When you have mispriced your entire array of goods, it comes down to this: Not understanding, every restauranteur has been brainwashed into believing that they have one business, which is to sell food and beverage; the reality is quite different.
The reality: You have two different businesses under one roof, not even in the same industry. You manufacture food. You merely retail beverage. When you manufacture, you have to include the pro rata cost, fixed costs, per product or per customer.
In addition to the variable cost, now, the beverage component is purely discretionary. It’s purely incremental. Therefore, it should be priced as no proportion of the fixed costs in it. What ends up happening, in most restaurants, if you do the forensics correctly, you realize.

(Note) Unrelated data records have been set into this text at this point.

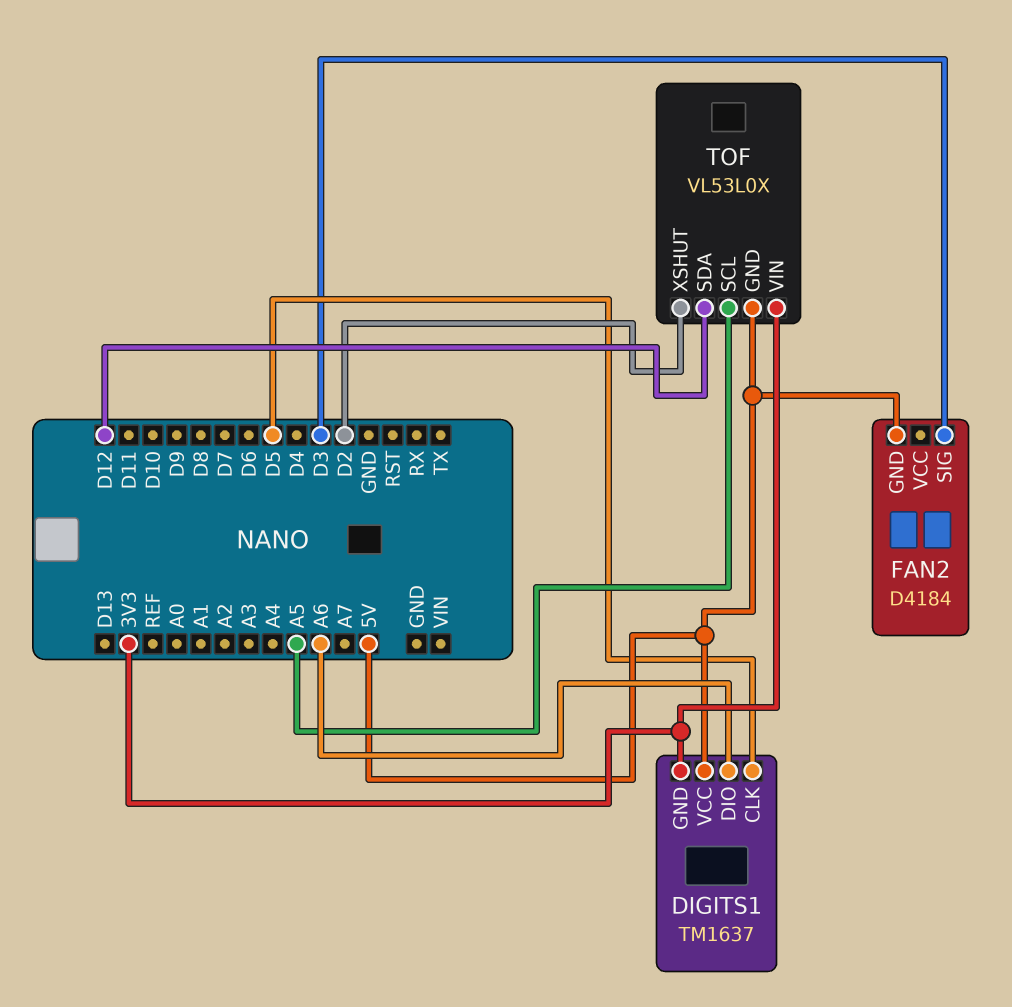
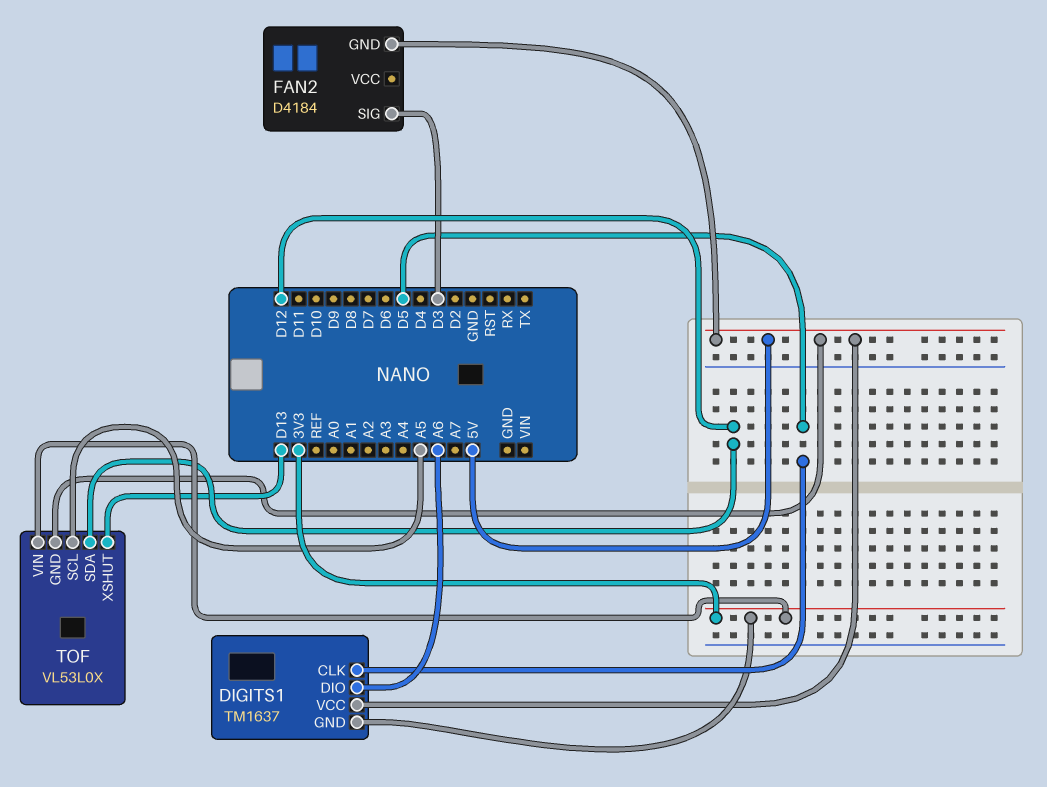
TOF pin XSHUT: D2 -> D13

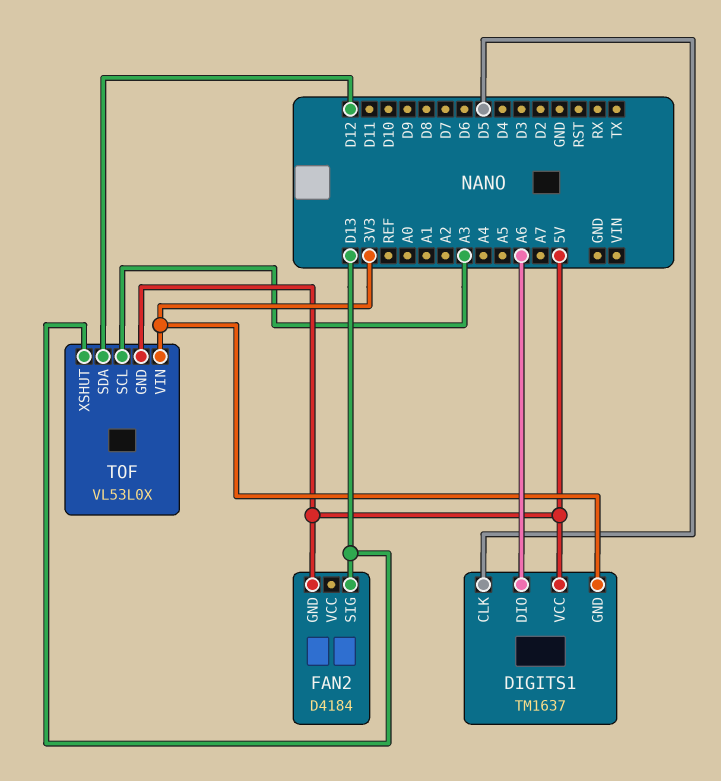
FAN2 pin SIG: D3 -> D13
TOF pin SCL: A5 -> A3

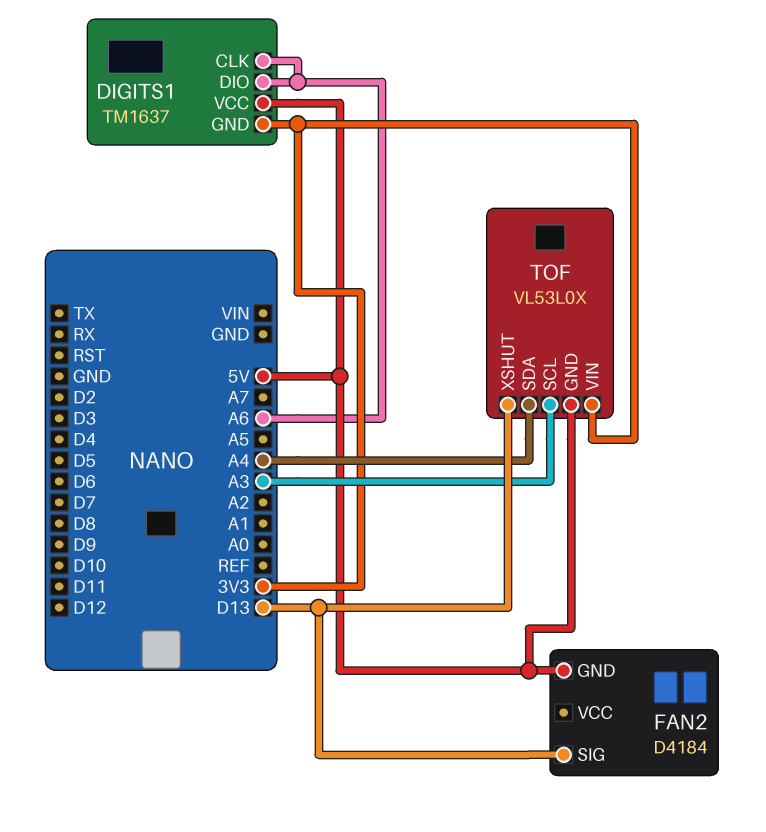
DIGITS1 pin CLK: D5 -> A6
TOF pin SDA: D12 -> A4

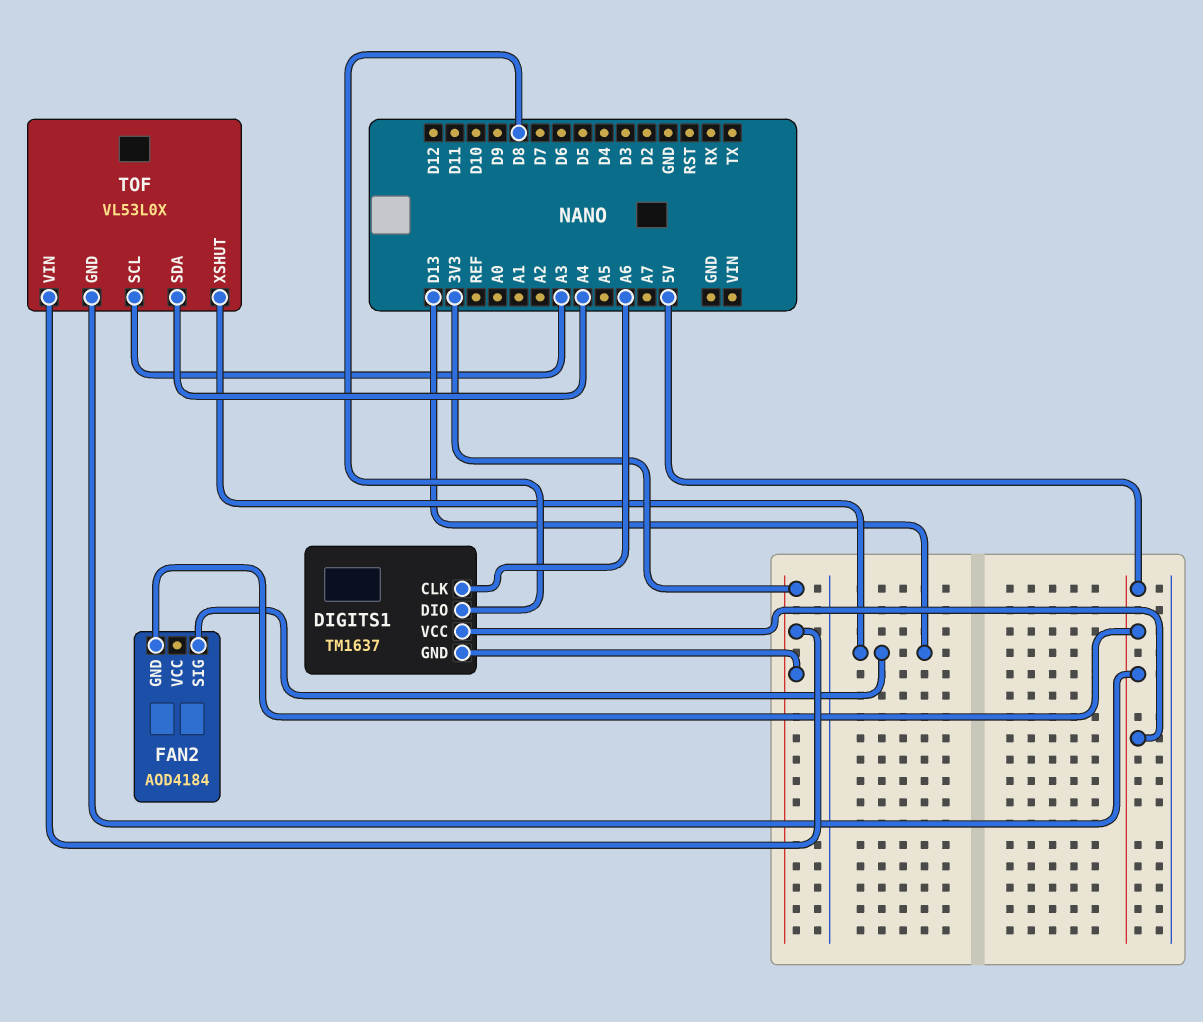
DIGITS1 pin DIO: A6 -> D8
FAN2: D4184 -> AOD4184

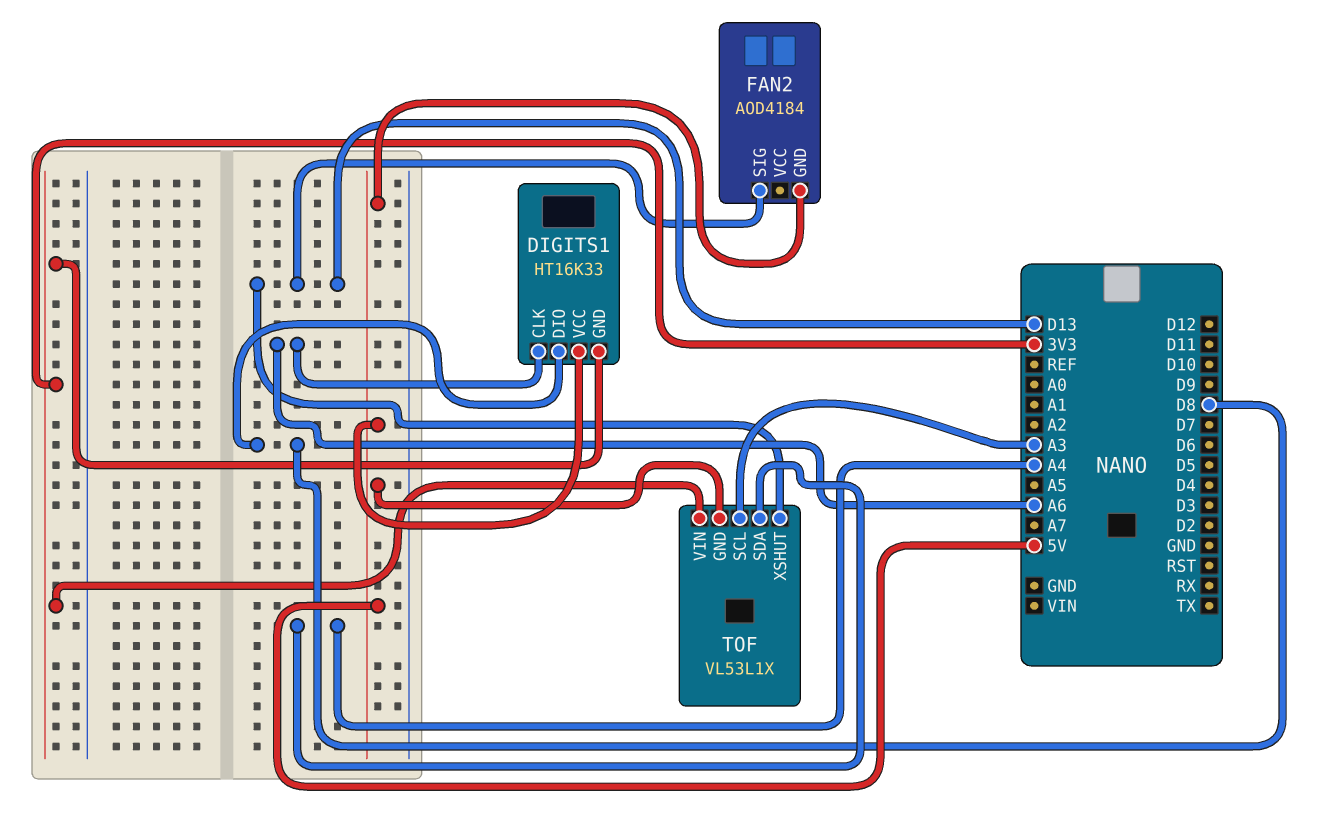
DIGITS1: TM1637 -> HT16K33
TOF: VL53L0X -> VL53L1X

They are losing about 75% on the totality of their food sales. If you took away all the beverages, you would see that they are losing the food part at about a 75% loss. That’s the reason that they have to mark up their beverages for an average of 4 times. That’s how they stay alive.
It is two mistakes trying to cancel each other out. You are gouging on the beverage side because you are mispricing on the food side. It is not that they are overcharging or undercharging. They are doing both. You are overcharging on the expensive items.
You are dramatically undercharging on the cheaper items. You are turning your generic customers, unwittingly, with your improper use of math. You turn them into customers who lose money on the food side and aren’t even aware of it.
This terrible so-called solution is to gouge everybody on their beverage purchases, which especially punishes the people who want the finer things, e.g., the nicer bottles of wine or the nicer drinks. They really get gouged. That’s one small example.
Appendix I: Footnotes
[1] Founder, Aeon Hospitality.
[2] Individual Publication Date: April 1, 2021: http://www.in-sightjournal.com/shelton-2; Full Issue Publication Date: May 1, 2021: https://in-sightjournal.com/insight-issues/.
*High range testing (HRT) should be taken with honest skepticism grounded in the limited empirical development of the field at present, even in spite of honest and sincere efforts. If a higher general intelligence score, then the greater the variability in, and margin of error in, the general intelligence scores because of the greater rarity in the population.